Константин давно уже привык к тому, что его память превратилась в полупустую, заброшенную камеру хранения. Он свыкся с тем, что от самых пламенных его любовей в ней оставались лишь бледные подобия, стертые лица, бессвязные обрывки фраз. Да, он свыкся, но еще не смирился с этим, ибо – говорил он себе – если бы никто в мире больше не знал, что с ним происходило; если бы никто больше не помнил всю его жизнь, все, чем он был, что сделало его таким, все, что делал он сам; если бы никто ему этого не напоминал, – как мог бы он в один прекрасный день составить тот знаменитый счет, подбить итог деяний своей жизни, вывести цифру, долженствующую стать оправданием и смыслом этой жизни? Когда и каким образом осуществит он тот пересмотр – вечно желанный и вечно откладываемый на потом, когда погрузится он в прошлое и сделает подсчет, который наконец скажет ему, был ли необходим или безразличен миру факт его существования? И сможет ли он хотя бы перед смертью проследить мгновенный и слепой путь кометы, обезумевшей от собственной скорости, – кометы его жизни? Мысль о невозможности сделать это сводила его с ума.

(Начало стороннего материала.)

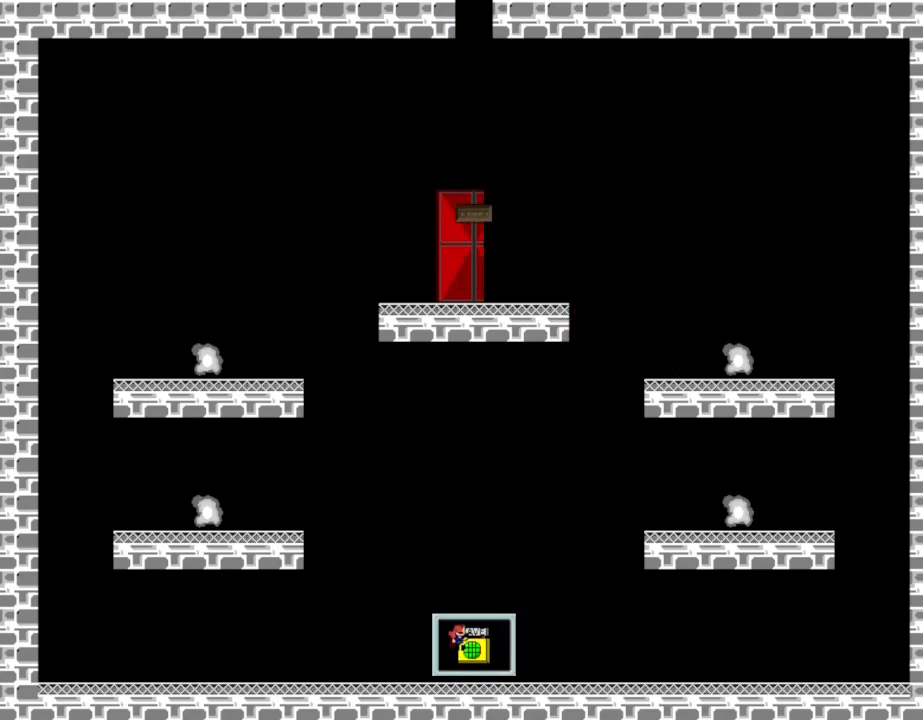
{"keys": ["l_up", "left"], "events": [[50, "left", "down"], [83, "z", "up"], [383, "l_up", "down"]]}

И в десять, и в двенадцать, и в шестнадцать, и в двадцать лет он давал себе нелепую клятву: непременно узнать, прежде чем умереть, стоило ли труда доживать до смерти, и, хотя все говорило ему о том, что на этот никчемный, бессмысленный вопрос нет ответа, давнее прошлое – бойскаут, неуклюжий подросток, который был так дорог ему и которому предстояло так скоро разочароваться в жизни, – судорожно цеплялось за память, отказывалось исчезать бесследно. И все же воспоминание о свершенных деяниях, об их результатах и отголосках блекло и расплывалось. Он, упорствуя, требовал от своей памяти сделать усилие, высветить пережитое, повернуть его другой гранью, но разбитый ее юпитер был темен и пуст, и во мраке прошлого лишь слабо маячили силуэты некогда любимых, ныне обратившихся в смутные тени. «А ведь я по ней с ума сходил… – говорил он себе с чем-то вроде презрительного сочувствия к тому влюбленному безумцу, каким был когда-то. – Да нет, вот тут у меня наверняка найдутся другие воспоминания, другие крупные планы, другие символы: ведь то была моя первая любовь, я чуть не умер из-за нее!..» Но – увы! – оказывалось, что склад памяти давно опустел.

Тогда он мысленно возвращался к недавней любовной истории и… выходил на неведомую туманную дорогу, или же перед ним – вот здесь-то четко, во всех подробностях – вставало лицо автомеханика, который чинил им машину, – лицо, виденное какие-нибудь две минуты, но зачем-то заботливо сбереженное этой бессмысленной памятью вместо лица женщины, которую он любил тогда целых два года и которую теперь заслонила фигура хозяина автостанции. А ведь воспоминание об этой любви было еще так свежо! Нет, память-безумица, память-растратчица ни на что путное не годилась, если, конечно, не считать Ванды, его жены, величайшей из кинозвезд, женщины, которая некогда подчинила себе его собственную волю, как нынче подчинила еще и память, послушно выдававшую своему хозяину при одном лишь упоминании ее имени крупный план чувственного и переменчивого лица, где до боли ясно виделись ему ослепительный серп ее улыбки, нежная кожа, смятение в глазах, когда она призналась наконец самой себе, что их любовь отличается от предыдущих мимолетных романов.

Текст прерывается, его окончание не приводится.